Factor loading of the surface sediments shows (Table 12) that two factors F1 and F2 account for cumulative variance of 80.498% (eigenvalue > 1). F1 covers 60.864% of the total variance and explains strong positive loading for pH, EC, Pb, Cd, Cr, Cu, Ni and Hg, indicating various assimilated contaminants derived from industrial and urban waste/wastewater discharge. The second factor F2 explains 19.634% of the total variance, includes strong negative loading for OC and Fe and can be corresponded with the geological process and background lithogenic factors. Therefore, it can be concluded that the source of heavy metals in channel sediments is majorly derived from industrial contamination, with a very minor contribution of Fe from geogenic sources (Gupta et al. 2010a).

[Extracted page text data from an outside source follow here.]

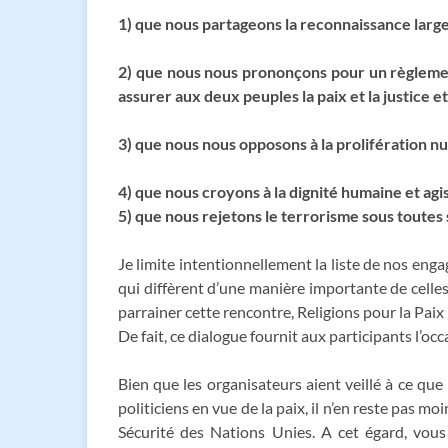
1) que nous partageons la reconnaissance large
2) que nous nous prononçons pour un règlement 
assurer aux deux peuples la paix et la justice et
3) que nous nous opposons à la prolifération nu
4) que nous croyons à la dignité humaine et agi
5) que nous rejetons le terrorisme sous toutes
Je limite intentionnellement la liste de nos enga
qui diffèrent d’une manière importante de celle
parrainer cette rencontre, Religions pour la Pai
De fait, ce dialogue fournit aux participants l’o
Bien que les organisateurs aient veillé à ce que
politiciens en vue de la paix, il n’en reste pas m
Sécurité des Nations Unies. A cet égard, vous 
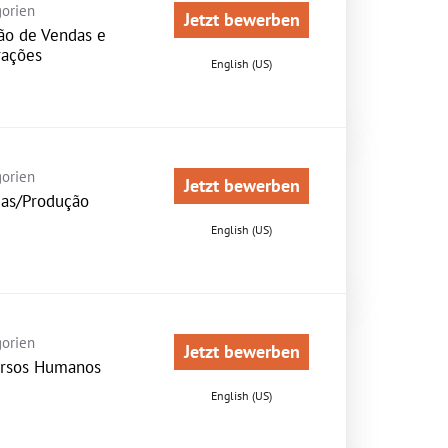
orien
Jetzt bewerben
ão de Vendas e
ações
English (US)
orien
Jetzt bewerben
as/Produção
English (US)
orien
Jetzt bewerben
rsos Humanos
English (US)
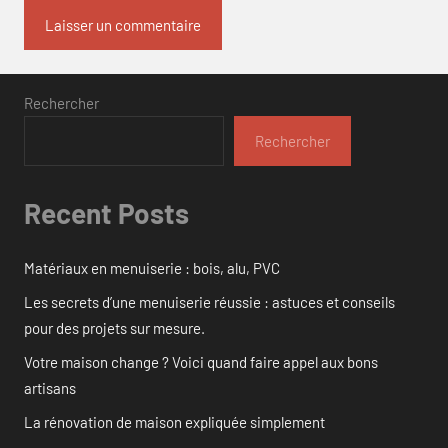
Rechercher
Rechercher
Recent Posts
Matériaux en menuiserie : bois, alu, PVC
Les secrets d’une menuiserie réussie : astuces et conseils
pour des projets sur mesure.
Votre maison change ? Voici quand faire appel aux bons
artisans
La rénovation de maison expliquée simplement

Table 12 Factor loading matrix (after varimax rotation), eigenvalues and variances for sediment samples
Full size table

Conclusion

In conclusion, this study clearly infers that the cause of heavy metal pollution in water and sediments of the monitored stream is mainly due to the industrial discharge and anthropogenic activities along the channel. The measured values of most of the water parameters and heavy metals decrease from the middle section (Site 1) to downstream stretches (Site 8) of the channel with few exceptions. Clear seasonal variation is shown by water parameters and heavy metals indicating higher concentrations in summer and lower values in the rainy season. The concentrations of Pb, Hg and Fe in the stream water exceed the IS standards, while concentrations of most of the studied metals in channel sediments (except Cu and Ni) are higher than the recommended SQGs. Metal pollution indices and multivariate statistical analysis are used to assess the variations and source of pollution in the study area, which infers that industrial discharge is majorly responsible for the spatial variability of water parameters and heavy metal concentrations in the study area. The results of various pollution indices clearly suggest that the degree of metal contamination in channel water and sediment is in alarming stage with very high ecological risk factor, which may pose serious threat to the ecological health of the study area. This situation seeks an immediate attention. There is also need for long-term investigation on contamination load in channel water–sediment and to develop a proper management strategy with an effective treatment scheme to reduce the potential threat and sustain the ecological integrity.